White Meat Crumbs / Rosa María Rodríguez Torrado

I turned the corner located half a block from my house and I heard somebody yelling to another neighbor, ” Mercedes, they are giving out chicken instead of fish.” The piece of chicken that the Cuban State sells us at subsidize price and by their orders we must consume it in one month, is only a pound per person and anybody can eat it in a single meal. When they send chicken (I prefer this) in substitution for fish, the amount is eleven ounces per person for the same period of time.

Cuba is an archipelago and for this reason seafood shouldn’t be scarce, but because of the State’s indifference and ineptitude, we are suffering of shortages and rationing of these and other essential food items. Moreover, is it (the Yellowtail, the one always offered) the only marine species in the sea? And the lobsters, and the shrimp? And the high seas fish like the louvar, the kingfish and the tuna, etc? And the fish raised in the aquaculture dam lakes? And the freshwater ones?

It is like suffering from a prolonged and antagonistic irony of living on a poultry farm and keeping to a fish diet. In addition we are assigned half a pound of ground beef a month — it is more like a paste mixed with soy — half of mortadella (if we put it on a piece of bread, we can eat it as a snack) and 10 eggs per capita monthly. And the beef and the pork? And the lamb and the goat? So much inefficiency and manipulation didn’t affect our memories, because we know that there are a lot of species in the seas, and there are also varieties of poultry and different types of edible quadruped mammals.

It’s true that there is a parallel State market which retails some of the released products in national currency. But the prices are abusive and only a minority can acquire them. Also coexistent are the ones selling in foreign hard currency — the workers get paid a salary between 500 and 600 cuban pesos — where there’s a variety of meats, and a kilo of chicken costs $2.75 and a kilo of beef $9.50, but these prices are equally high, therefore out of reach for the average Cuban, who has to acquire the hard currency at 25 pesos for one CUC (equivalent to a dollar) in the currency exchanges. On top of this we have to add that not all of the stores sell these type of products and moreover, they are not always available.

The butchers, who in spite of their mediocre salaries almost all wear heavy gold chains — they look more like last generation rappers or reggae performers — and drive cars that cost around the same (sometimes more) than the ramshackle and stinky State meat markets where they work, pass days or maybe weeks waiting for the merchandise to arrive at their empty and impoverished retail establishments.

When the store is replenished there’s a private party, because from the day’s work “by error of the smart scales” and “other moves” with the suppliers, they will have enough merchandise left to auction on the overpriced black market.
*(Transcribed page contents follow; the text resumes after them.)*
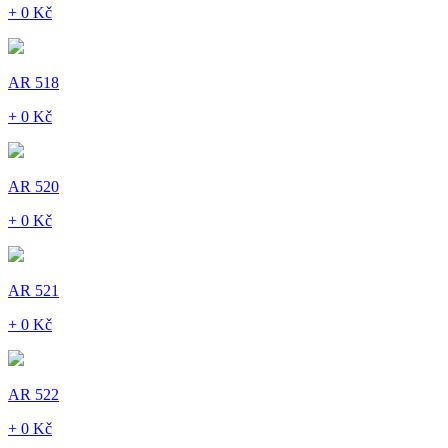
+ 0 Kč
AR 518
+ 0 Kč
AR 520
+ 0 Kč
AR 521
+ 0 Kč
AR 522
+ 0 Kč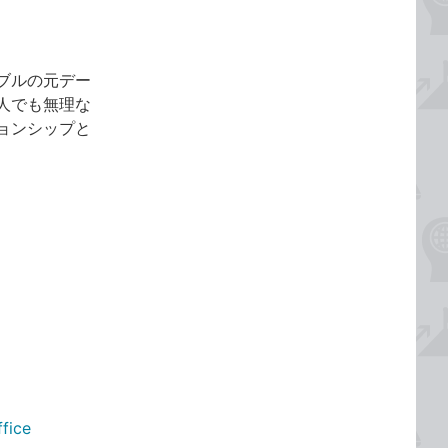
ブルの元デー
人でも無理な
ョンシップと
ice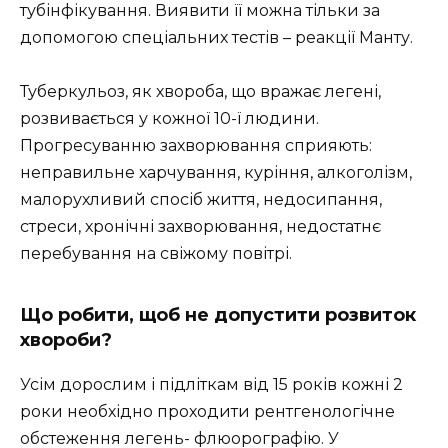
тубінфікування. Виявити її можна тільки за
допомогою спеціальних тестів – реакції Манту.
Туберкульоз, як хвороба, що вражає легені,
розвивається у кожної 10-ї людини.
Прогресуванню захворювання сприяють:
неправильне харчування, куріння, алкоголізм,
малорухливий спосіб життя, недосипання,
стреси, хронічні захворювання, недостатнє
перебування на свіжому повітрі.
Що робити, щоб не допустити розвиток
хвороби?
Усім дорослим і підліткам від 15 років кожні 2
роки необхідно проходити рентгенологічне
обстеження легень- флюорографію. У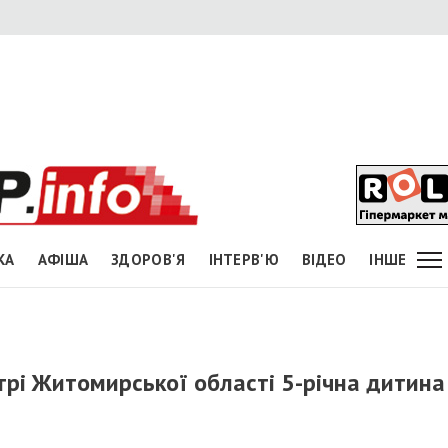
КА
АФІША
ЗДОРОВ'Я
ІНТЕРВ'Ю
ВІДЕО
ІНШЕ
трі Житомирської області 5-річна дитина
But they are only the result or part of the problem, which is the responsibility or irresponsibility of the authorities. The same way they imposed on us the “walking catfish,” meant to reduce our carnivorous cravings and like a terrestrial reptile it “walks” into backyards, sewers and paddocks and feeds on, among other things, feces and rats. God forbid! I don’t consume it, but I know a lot of my compatriots who actually do.

Cubans, who with our “bread diet” look “healthily plump,” already forgot the taste of beef, because here the cows, like in India, look like they are sacred, at least for the common citizen. They not prevented “the mad-cow” disease and the population “is mad” to recover its right to eat meat in the daily diet or with the frequency they can afford to pay for it — as it was before 1959 — not when the Cuban State decides the frequency and the amounts we can consume.

It looks like beef and other delights, are lacking because of “the bad governments” preceding them; thus the leaders “screwed it up” so concerned are they about our health that they got rid of it to insure our quality of life. Therefore, it is an acquired reflex that we must prioritize the color red only to digest politics and ideology. These nutritional limitations awakened our voracity for this vital food, because all these years they tried to implant in us, with neither Yin nor Yang, a vegetarian diet or macrobiotic without the right to respond or to choose it; but as with the problems with the seafood and the fact that we are an agricultural country, we also have difficulties with vegetables, grains and cereals, they couldn’t completely tame our taste and eating preferences.

For that reason a lot of nationals don’t care if the chicken is genetically modified, if the fish was floating “meekly” on a black scum and they assumed it was a donation from the British Petroleum; if we women start growing beards or our husbands start having high voices, as Evo Morales, the homophobic Bolivian President, said. Maybe some fellow citizens, who look like they have their stomach in the frontal lobe and their intelligence in “the elbow”, when it comes to food, stress that ” it doesn’t matter if the chicken has scales or the fish feathers, the fact is that it is meat”.